His Defiant Desert Queen(7)

By: Jane Porter


“No,” he said.

“Will I have any legal representation?”

“No.”

She hesitated, brow furrowing, lips compressing, somehow even more lovely troubled than when posed on the desert sand in the fur and thigh high boots.

Yes, she was beautiful. And yes, she’d inherited her mother’s famous bone structure, and yes, even in this dim, stifling tent she still glowed like a jewel—glossy dark hair, brilliant green eyes, luminous skin, pink lips—but that didn’t change the fact that she was a criminal.

“Neither of us have lawyers,” he added, hating that he was even aware of her beauty. He shouldn’t notice, or care. He shouldn’t feel any attraction at all. “There is just the case itself, presented by me, and then the judge passes the sentence.”

“You represent yourself?”

“I represent my tribe, the Karim family, and the laws of this country.”

She turned slowly on the stool to face him, her hands resting on her thighs, the pink kimono gaping slightly above the knotted sash, revealing the slope of her full breast. “What you’re saying is that it will be you testifying against me.”

He shouldn’t know that her nipple was small and pink and that her belly was flat above firm, rounded hips.

Or at the very least, he shouldn’t remember. He shouldn’t want to remember. “I present the facts. I do not pass judgment.”

“Will the facts be presented in English?”

“No.”

“So you could say anything.”

“But why would I?” he countered sharply. “You’ve broken numerous laws. Important laws. Laws created to protect our borders and the safety and security of my people. There is no need to add weight or severity. What you’ve done is quite serious. The punishment will be appropriately serious.”

He saw a flash in her eyes, and he didn’t know if it was anger or fear but she didn’t speak. She bit down, holding back the quick retort.

Seconds ticked by, one after the other.

For almost a minute there was only silence, a tense silence weighted with all the words she refrained from speaking.
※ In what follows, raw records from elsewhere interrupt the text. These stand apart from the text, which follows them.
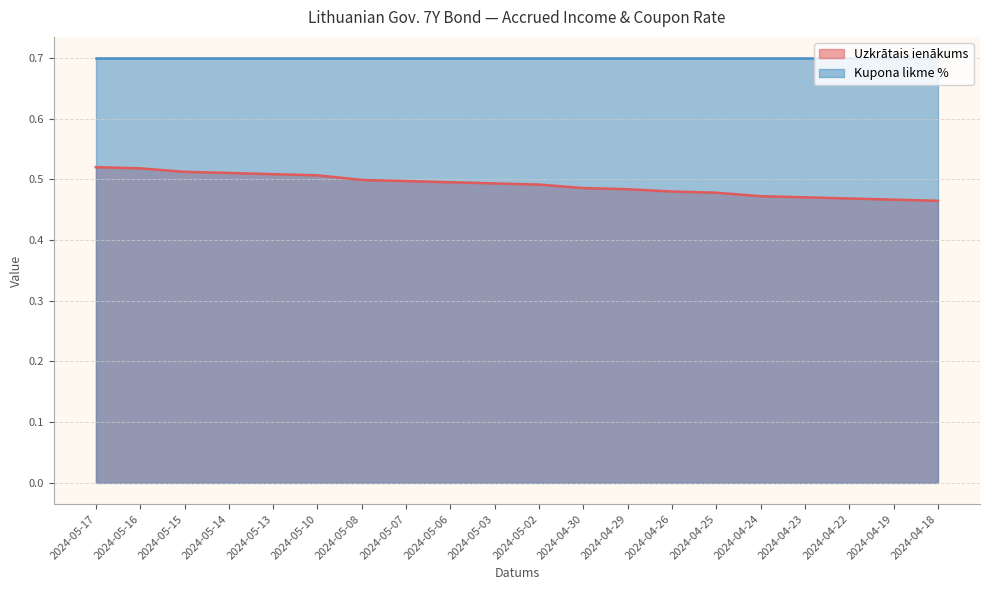

What is the value of the 19th point from the left?

0.5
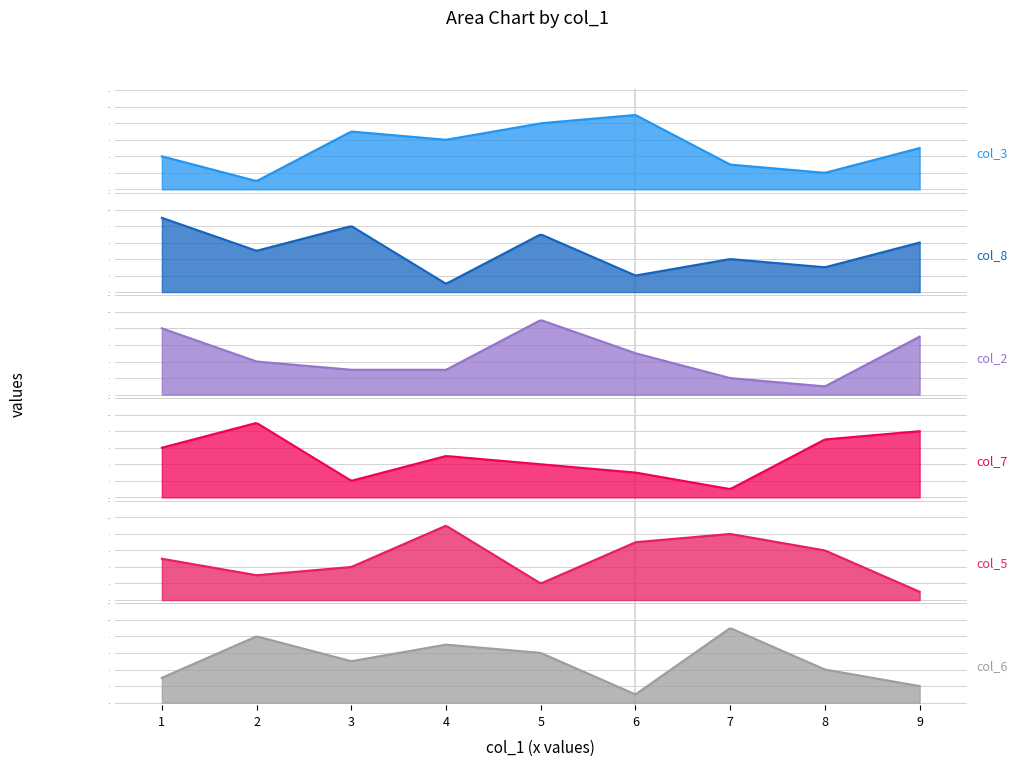

What is the minimum value for col_2?

1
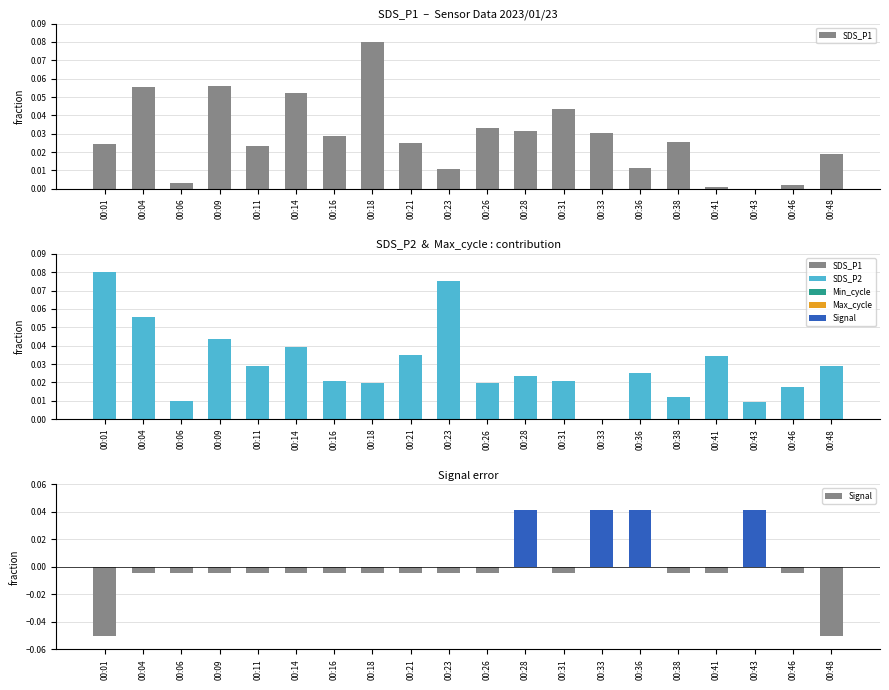

What is the value of the SDS_P1 bar at the 8th from the left?

0.1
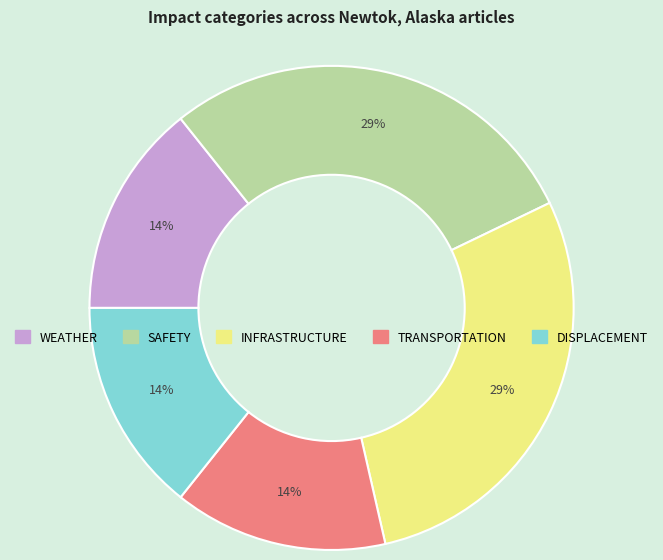

How many slices are in this pie chart?

5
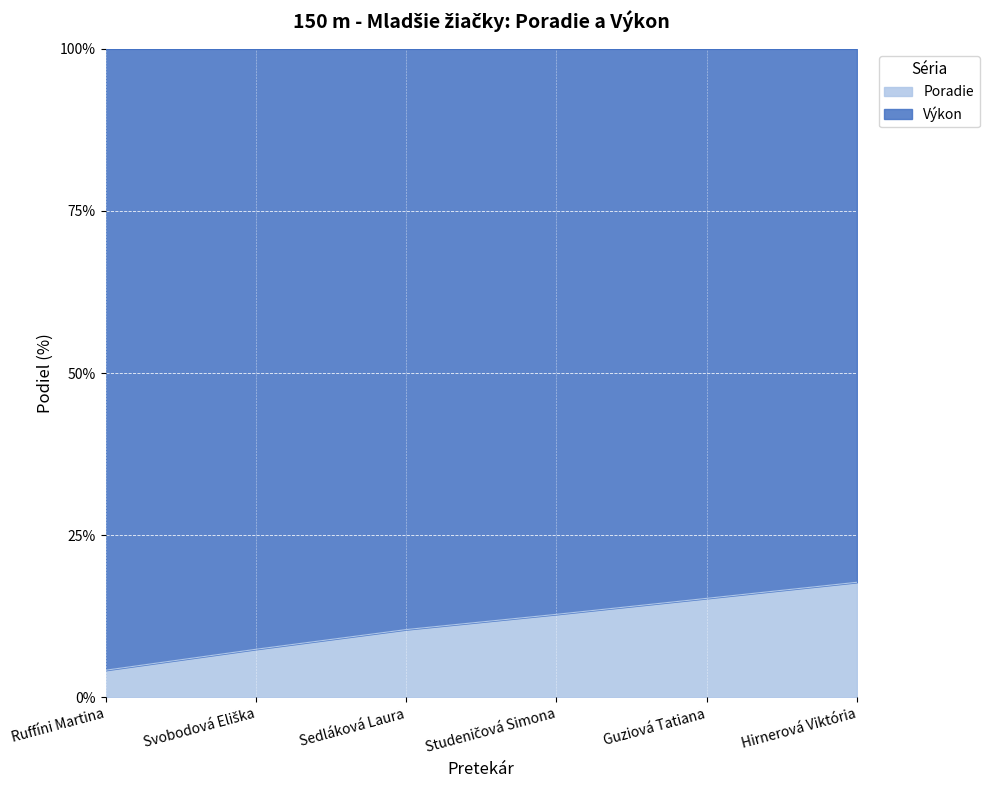

Reading right to left, what are all the values shown in this chart?

Hirnerová Viktória=17.8	Guziová Tatiana=15.3	Studeničová Simona=12.8	Sedláková Laura=10.5	Svobodová Eliška=7.4	Ruffíni Martina=4.2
“How serious?” she finally asked.

“There will be jail time.”

“How long?”

He was uncomfortable with all the questions. “Do you really want to do this now?”

“Absolutely. Far better to be prepared than to walk in blind.”

“The minimum sentence is somewhere between five to ten years. The maximum, upward of twenty.”

She went white, and her lips parted, but she made no sound. She simply stared at him, incredulous, before slowly turning back to face her dressing table mirror.

She was trying not to cry.

Her shoulders were straight, and her head was high but he saw the welling of tears in her eyes. He felt her shock, and sadness.

He should leave but his feet wouldn’t move. His chest felt tight.

It was her own damned fault.

But he could still see her five years ago in the periwinkle blue bridesmaid dress at Morgan’s wedding.

He could hear her gurgle of laughter as she’d made a toast to her big sister at the reception after.

“We will leave as soon as you’re dressed,” he said tersely, ignoring Jemma’s pallor and the trembling of her hands where they rested on the dressing table.

“I will need five or ten minutes,” she said.

“Of course.” He turned to leave but from the corner of his eye he saw her lean toward the mirror to try to remove the strip of false eyelashes on her right eye, her hands still shaking so much she couldn’t lift the edge.

It wasn’t his problem. He didn’t care if her hands shook violently or not. But he couldn’t stop watching her. He couldn’t help noticing that she was struggling. Tears spilled from the corners of her eyes as she battled to get the eyelashes off.

It was her fault.

He wasn’t responsible for her situation.

And yet her struggle unsettled him, awakening emotions and memories he didn’t want to feel.

Mikael didn’t believe in feeling. Feelings were best left to others. He, on the other hand, preferred logic. Structure. Rules. Order.

He wouldn’t be moved by tears. Not even the tears of a young foreign woman that he’d met many years ago at the wedding of Drakon Xanthis, his close friend from university. Just because Drakon had married Jemma’s older sister, Morgan, didn’t mean that Mikael had to make allowances. Why make allowances when Daniel Copeland had made none for his mother?